Supposedly, August was given an extra day from February so that it would have the same number as July (and be an odd number). That now made for three successive months (July, August, September) with thirty-one days. Caesar's system of alternating months of thirty and thirty-one days was said to have been abandoned, and a day taken from September and added to October, and a day from November added to December to give the months their familiar lengths. And obliging one to remember them all by chanting "Thirty days hath September, April, June, and November...," a rhyme that extends back to the Middle Ages.

It could have been worse: Suetonius relates that Caligula renamed September after his father Germanicus and that Nero renamed April after himself, as did Domitian for the months of September and October. (All three emperors suffered damnatio memoriae by the Senate, however, and their names damned to the memory.) There also were attempts to substitute Claudius for May and Germanicus for June. Indeed, Commodus wanted to rename every month of the year after himself. Tiberius, who succeeded Augustus and was offered a similar honor, at least asked what eventually would happen if there were thirteen caesars. And Antoninus Pius, when the Senate proposed that September and October be called Antoninus and Faustina, refused altogether.

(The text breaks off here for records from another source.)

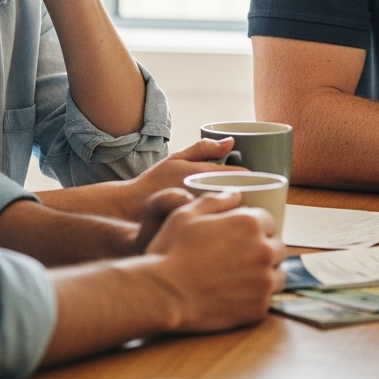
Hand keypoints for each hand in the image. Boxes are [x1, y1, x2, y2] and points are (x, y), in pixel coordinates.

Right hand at [121, 138, 240, 223]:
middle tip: (249, 201)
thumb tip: (232, 142)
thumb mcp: (175, 160)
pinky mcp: (194, 235)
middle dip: (250, 198)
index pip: (242, 175)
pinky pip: (221, 235)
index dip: (252, 179)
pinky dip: (227, 233)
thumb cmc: (153, 183)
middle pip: (244, 197)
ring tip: (237, 217)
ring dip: (240, 216)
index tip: (252, 182)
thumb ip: (203, 149)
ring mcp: (199, 217)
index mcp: (203, 174)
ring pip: (234, 217)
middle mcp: (204, 195)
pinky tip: (224, 233)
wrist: (127, 211)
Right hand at [145, 192, 286, 333]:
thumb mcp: (186, 214)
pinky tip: (236, 297)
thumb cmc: (171, 251)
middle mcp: (264, 251)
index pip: (269, 221)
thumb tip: (236, 195)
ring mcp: (263, 282)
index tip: (241, 237)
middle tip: (239, 259)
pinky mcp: (258, 308)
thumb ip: (216, 200)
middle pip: (276, 248)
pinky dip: (256, 298)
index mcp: (250, 224)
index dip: (255, 228)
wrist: (161, 294)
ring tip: (240, 279)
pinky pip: (267, 300)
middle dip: (262, 250)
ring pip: (277, 275)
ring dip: (264, 275)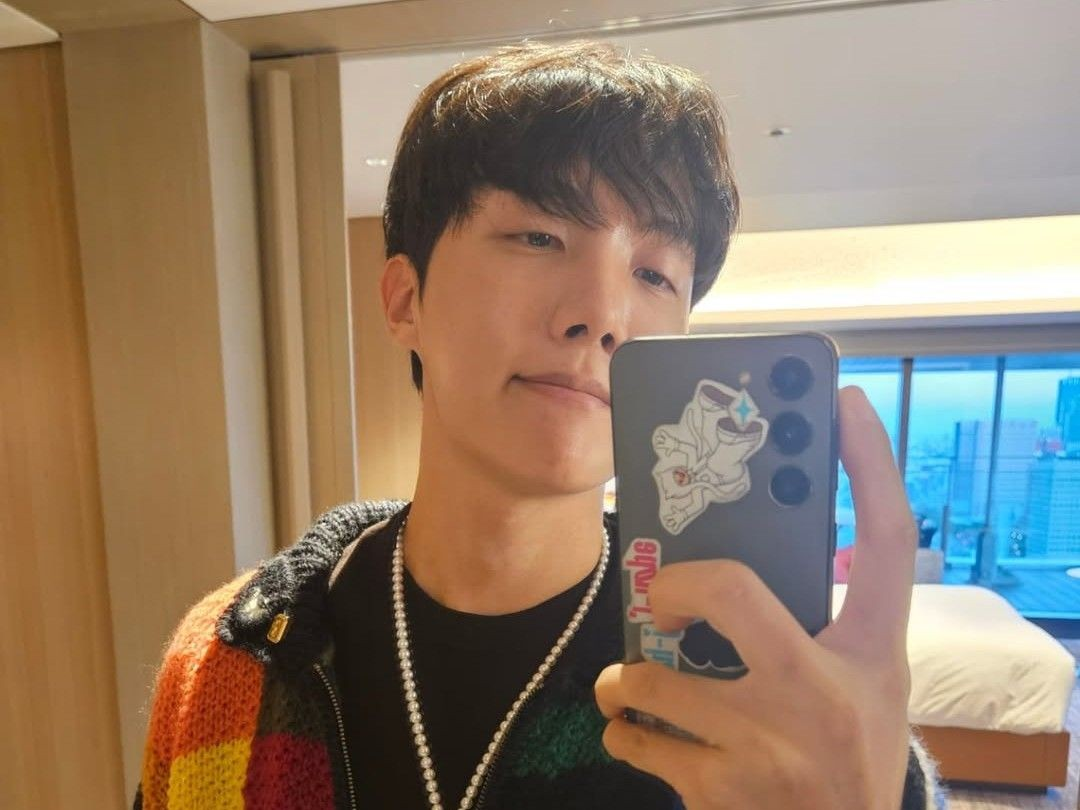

Although it was in his capacity as pontifex maximus that Julius Caesar reformed the Republican calendar, the statue (top) portrays Augustus in that role, an office he assumed in 12 BC. His pietas toward the gods, one of the virtues stressed by Augustus, is demonstrated by his portrayal as a priest offering sacrifice, with the toga pulled partly over his head (capite velato). Although the hands and right forearm are missing, they are presumed to have held the lituus, a crooked staff with which the augur divided the sky into regions for the purpose of divination, and the patera, a shallow bowl used in sacrifices.

The statue, the head of which is of Greek marble and the toga of Italian marble, is in the Palazzo Massimo Alle Terme (Rome) and thought to date from the last decade of the first century BC, shortly after the dedication of the Ara Pacis.